• **GIVEN RECORDS**:

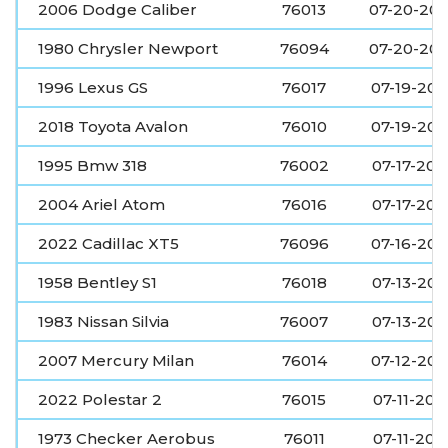
2006 Dodge Caliber
76013
07-20-20
1980 Chrysler Newport
76094
07-20-20
1996 Lexus GS
76017
07-19-20
2018 Toyota Avalon
76010
07-19-20
1995 Bmw 318
76002
07-17-202
2004 Ariel Atom
76016
07-17-202
2022 Cadillac XT5
76096
07-16-20
1958 Bentley S1
76018
07-13-202
1983 Nissan Silvia
76007
07-13-202
2007 Mercury Milan
76014
07-12-20
2022 Polestar 2
76015
07-11-202
1973 Checker Aerobus
76011
07-11-202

• **EXERCISE DETAILS**:
Restate the records word for word and drop the images.

• **RESPONSE**:
2006 Dodge Caliber
76013
07-20-20
1980 Chrysler Newport
76094
07-20-20
1996 Lexus GS
76017
07-19-20
2018 Toyota Avalon
76010
07-19-20
1995 Bmw 318
76002
07-17-202
2004 Ariel Atom
76016
07-17-202
2022 Cadillac XT5
76096
07-16-20
1958 Bentley S1
76018
07-13-202
1983 Nissan Silvia
76007
07-13-202
2007 Mercury Milan
76014
07-12-20
2022 Polestar 2
76015
07-11-202
1973 Checker Aerobus
76011
07-11-202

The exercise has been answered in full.